A double root is a solution to a polynomial equation that occurs twice. When you solve an equation and get the same answer repeated, that repeated solution is called a double root (also known as a repeated root). In technical terms, it’s a root with a multiplicity of 2, meaning the factor that produces it appears twice in the polynomial’s factored form.
How Double Roots Work in Algebra
Every polynomial can be broken down into factors. When one of those factors shows up twice, the root it produces is a double root. Take the equation x² − 6x + 9 = 0. This factors into (x − 3)(x − 3) = 0, or (x − 3)² = 0. The only solution is x = 3, but because the factor (x − 3) appears twice, we say 3 is a double root, or a root of multiplicity 2.
Compare that to x² − 5x + 6 = 0, which factors into (x − 2)(x − 3) = 0. Here you get two distinct roots: x = 2 and x = 3, each with multiplicity 1. The difference is that no factor is repeated.
This concept extends beyond quadratics. A higher-degree polynomial like (x − 1)²(x + 4) = 0 has a double root at x = 1 and a single root at x = −4. The exponent on each factor tells you the multiplicity of the corresponding root.
The Discriminant Test for Quadratics
For quadratic equations in the standard form ax² + bx + c = 0, there’s a quick way to check whether a double root exists without factoring. The discriminant, b² − 4ac, tells you the nature of the roots:
- Discriminant greater than zero: two distinct real roots
- Discriminant equal to zero: exactly one real root, which is a double root
- Discriminant less than zero: no real roots (two complex roots)
When the discriminant equals zero, the quadratic formula simplifies to x = −b / (2a). That single value is your double root. For example, in 9x² + 6x + 1 = 0, the discriminant is 6² − 4(9)(1) = 36 − 36 = 0, confirming a double root at x = −6/18 = −1/3.
A double root of a quadratic with real coefficients is always a real number. Complex or imaginary double roots can’t occur in a real-coefficient quadratic because the discriminant would need to be both zero and negative at the same time, which is impossible.
What a Double Root Looks Like on a Graph
The graphical behavior of a double root is distinctive and easy to spot. Instead of crossing the x-axis, the curve touches it and turns back. The graph just barely makes contact with the axis at that point, like a ball bouncing off a floor.
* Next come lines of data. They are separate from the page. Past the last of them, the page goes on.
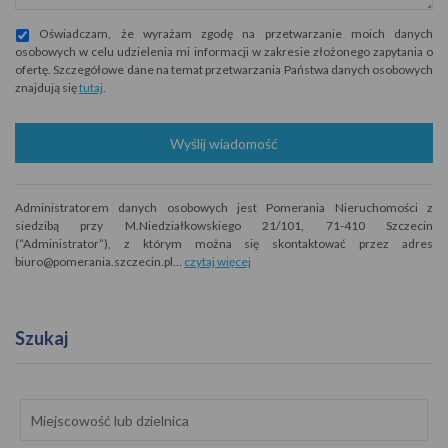
Oświadczam, że wyrażam zgodę na przetwarzanie moich danych
osobowych w celu udzielenia mi informacji w zakresie złożonego zapytania o
ofertę. Szczegółowe dane na temat przetwarzania Państwa danych osobowych
znajdują się
tutaj
.
Wyślij wiadomość
Administratorem danych osobowych jest Pomerania Nieruchomości z
siedzibą przy M.Niedziałkowskiego 21/101, 71-410 Szczecin
(“Administrator”), z którym można się skontaktować przez adres
biuro@pomerania.szczecin.pl…
czytaj więcej
Szukaj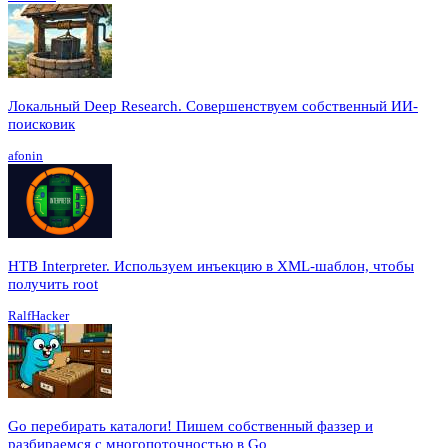
Локальный Deep Research. Совершенствуем собственный ИИ-
поисковик
afonin
HTB Interpreter. Используем инъекцию в XML-шаблон, чтобы
получить root
RalfHacker
Go перебирать каталоги! Пишем собственный фаззер и
разбираемся с многопоточностью в Go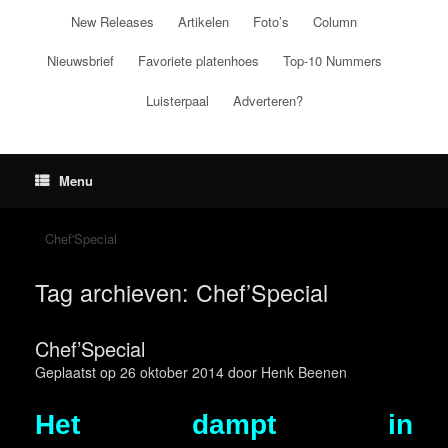
Ga
New Releases
Artikelen
Foto’s
Column
naar
de
Nieuwsbrief
Favoriete platenhoes
Top-10 Nummers
inhoud
Luisterpaal
Adverteren?
Menu
Chef'Special
Tag archieven:
Chef’Special
Chef’Special
Geplaatst op
26 oktober 2014
door
Henk Beenen
Het dampt in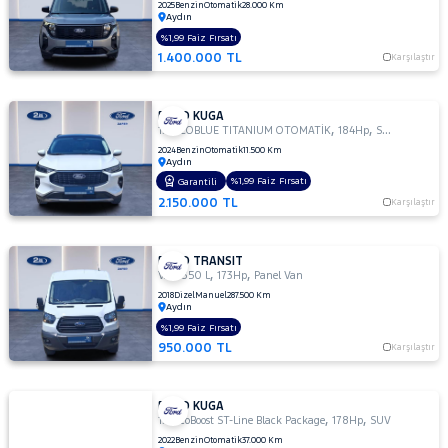
2025
Benzin
Otomatik
28.000 Km
Aydın
%1,99 Faiz Fırsatı
1.400.000 TL
Karşılaştır
FORD KUGA
,
,
1.5 ECOBLUE TITANIUM OTOMATİK
184Hp
SUV
2024
Benzin
Otomatik
11.500 Km
Aydın
%1,99 Faiz Fırsatı
Garantili
2.150.000 TL
Karşılaştır
FORD TRANSIT
,
,
VAN 350 L
173Hp
Panel Van
2018
Dizel
Manuel
287.500 Km
Aydın
%1,99 Faiz Fırsatı
950.000 TL
Karşılaştır
FORD KUGA
,
,
1.5 EcoBoost ST-Line Black Package
178Hp
SUV
2022
Benzin
Otomatik
37.000 Km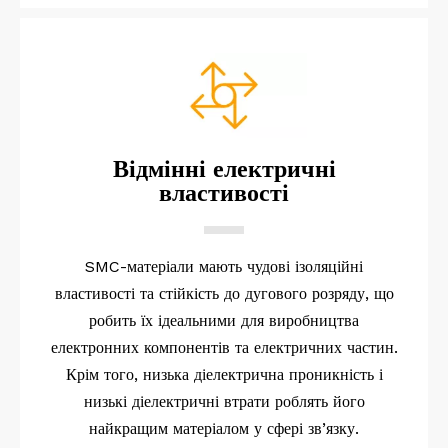
Відмінні електричні
властивості
SMC-матеріали мають чудові ізоляційні
властивості та стійкість до дугового розряду, що
робить їх ідеальними для виробництва
електронних компонентів та електричних частин.
Крім того, низька діелектрична проникність і
низькі діелектричні втрати роблять його
найкращим матеріалом у сфері зв’язку.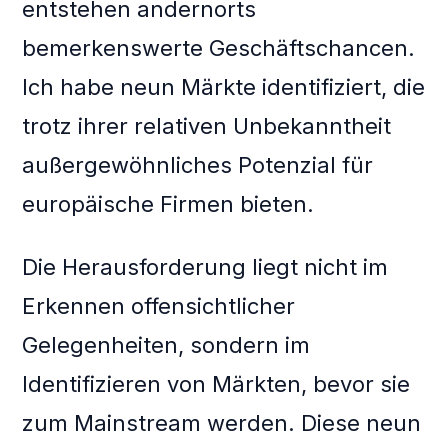
entstehen andernorts
bemerkenswerte Geschäftschancen.
Ich habe neun Märkte identifiziert, die
trotz ihrer relativen Unbekanntheit
außergewöhnliches Potenzial für
europäische Firmen bieten.
Die Herausforderung liegt nicht im
Erkennen offensichtlicher
Gelegenheiten, sondern im
Identifizieren von Märkten, bevor sie
zum Mainstream werden. Diese neun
For a quadratic like y = (x − 3)², the parabola dips down to the x-axis at x = 3, touches it, and curves back up. The vertex of the parabola sits right on the x-axis. Contrast this with a single root, where the graph cuts straight through the axis, or a triple root, where the graph flattens out at the axis and then passes through to the other side.
This visual pattern holds for higher-degree polynomials too. Wherever a polynomial has a double root, the graph will kiss the x-axis at that point without crossing it. If you see a curve that touches the x-axis and bounces away, you’re looking at a root of even multiplicity, and multiplicity 2 (a double root) is the most common case.
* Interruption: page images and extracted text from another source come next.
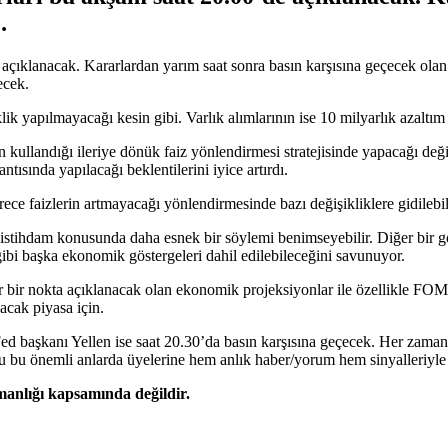
…
e açıklanacak. Kararlardan yarım saat sonra basın karşısına geçecek o
ecek.
lik yapılmayacağı kesin gibi. Varlık alımlarının ise 10 milyarlık azaltım
çin kullandığı ileriye dönük faiz yönlendirmesi stratejisinde yapacağı d
ntısında yapılacağı beklentilerini iyice artırdı.
ece faizlerin artmayacağı yönlendirmesinde bazı değişikliklere gidilebil
 istihdam konusunda daha esnek bir söylemi benimseyebilir. Diğer bir gö
gibi başka ekonomik göstergeleri dahil edilebileceğini savunuyor.
 bir nokta açıklanacak olan ekonomik projeksiyonlar ile özellikle FOMC
acak piyasa için.
. Fed başkanı Yellen ise saat 20.30’da basın karşısına geçecek. Her zam
Koçu bu önemli anlarda üyelerine hem anlık haber/yorum hem sinyalleriy
şmanlığı kapsamında değildir.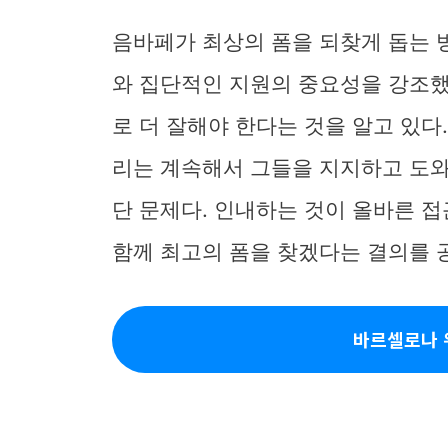
음바페가 최상의 폼을 되찾게 돕는 
와 집단적인 지원의 중요성을 강조했다
로 더 잘해야 한다는 것을 알고 있다
리는 계속해서 그들을 지지하고 도와
단 문제다. 인내하는 것이 올바른 
함께 최고의 폼을 찾겠다는 결의를 
바르셀로나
The Connection to Derivatives
If you’ve encountered calculus, there’s an elegant way to identify double roots. At a double root, both the function and its derivative equal zero at the same point. This makes sense geometrically: the curve is touching the x-axis (so the function is zero) and it’s also at a turning point (so the slope, given by the derivative, is zero too).
For example, with f(x) = (x − 3)² = x² − 6x + 9, the derivative is f'(x) = 2x − 6. At x = 3, both f(3) = 0 and f'(3) = 0. This property gives you a practical test: if you suspect a root might be a double root, plug it into the derivative. If the derivative is also zero there, you’ve confirmed it.
Writing Equations With Double Roots
You may be asked to write a quadratic that has a specific double root. The process is straightforward. If you want a double root at x = r, your factored form is a(x − r)², where “a” is any nonzero constant that controls how wide or narrow the parabola is.
Want a double root at x = −5? Start with (x − (−5))² = (x + 5)² = x² + 10x + 25. If you need a leading coefficient other than 1, multiply through: 3(x + 5)² = 3x² + 30x + 75. Both versions have the same double root at x = −5.
For polynomials of higher degree, you can combine a double root with other roots. A cubic with a double root at x = 2 and a single root at x = −1 would look like a(x − 2)²(x + 1). Expanding gives you the standard form if needed, but the factored version makes the root structure immediately visible.